As long as ce.AddCount() is inside foreach loop on the main thread there won't be any race conditions, so adding "one for the host" before and then taking it out after the loop is kind of pointless.

 

Also, guys, _No Sound_ in SL3 on XP SP3 _again_.

 

Cheers,

Seva.

 

garrettvm
garrettvm
garrett

Good job! Thanks. I can't wait.

Seva, the problem is that the work item could complete asynchronously before the next item is even created on the main thread.  The main thread could add 1 count, kick off a work item, and that work item could complete and decrement the count prior to the main thread looping back around and adding to the count again.  That would cause the event to reach 0 even though additional work remained.

GrantB
GrantB
What the hell are we supposed to use man? Harsh language?

Are you saying Wait is triggered if the internal count is EVER zero? Such as the first lambda completing before the second time the main thread runs through the for loop?

 

If it triggers only if the count is currently zero, there shouldn't be a race becuase at the Wait the main thread has already added 1 for every element to be processed.

 

Yes... once zero, the event is set, such that anyone waiting on it will wake up.  And unless you call Reset on the event, once zero, attempting to increase the count will result in an exception.  This design actually helps to minimize races between threads changing the count (up or down) and threads waiting on the event.

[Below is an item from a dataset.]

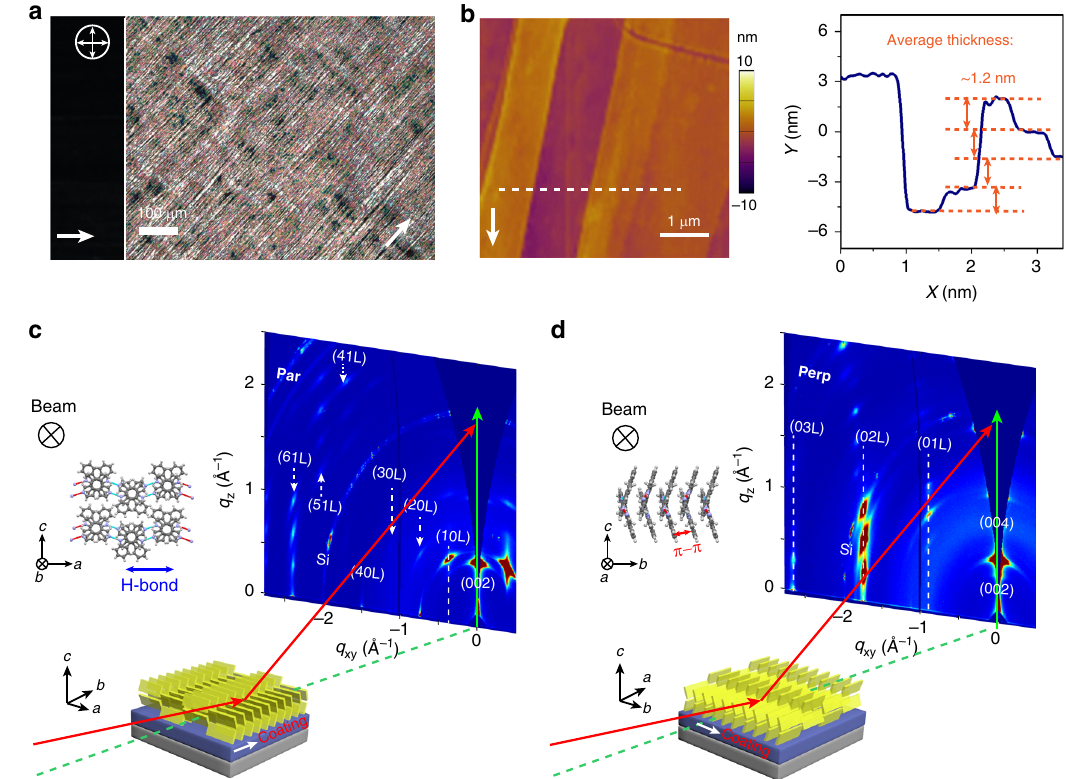
Fig. 4 Structural characterizations of ellipticine thin fi lms. The fi lms were prepared via meniscus-guided coating from its 3mgml − 1 THF solution at 0.05mms − 1 . a Cross-polarized optical microscopy (CPOM) images of ellipticine thin fi lms as deposited (see Methods). b AFM height image and the cross-sectional height pro fi le of the printed thin fi lm along the white dotted line. The step heights are ~1.1 – 1.2nm, comparable to the thickness of a single molecular layer of ellipticine (1.04nm). The white arrows in panel a and b denote the coating direction. c , d Schematic of GIXD experiments and the GIXD patterns. The incident X-ray beam was set c parallel and d perpendicular to the coating direction. The (hkl) miller indices were labeled for corresponding diffraction peaks or Bragg rods. The inset schematic illustrates the inferred orientation of crystalline domains respective to the incident X-ray beam and the coating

Ah, "Once zero it cannot be incremented" - that's what was missing. Then it's all cool and dandy Smiley

I guess that the counter is NULL originally (if not set to any positive integer).

The whole "Don't forget to add one" is simply a hack.  Threaded programming is hard, and this tool keeps it that way, it's just not up to the task.

 

It would be much better if this primitive was not added at all than released in this form.

Yeah, that's a hack and is a bad one too. Why not to make "done adding" semantics explicit at least?

Then instead of add one before, remove one after there will be explicit call to ce.NoMoreCounterIncrements()

It doesn't guarantee that programmer won't forget to add it into the code, but that's one change to one code line as opposed to two (and it's a better "pattern" than the alternative).

 

Plus, if this primitive constructor accepted nested lambdas, then AddCounter() and NoMoreCounterIncrements() could be hidden from the programmer all together. Just declare what you want to spawn and how many of those in a nested lambda and happily wait for completion.

Agreed with sokhaty.  As it stands, how exactly is this different from a counting semaphore?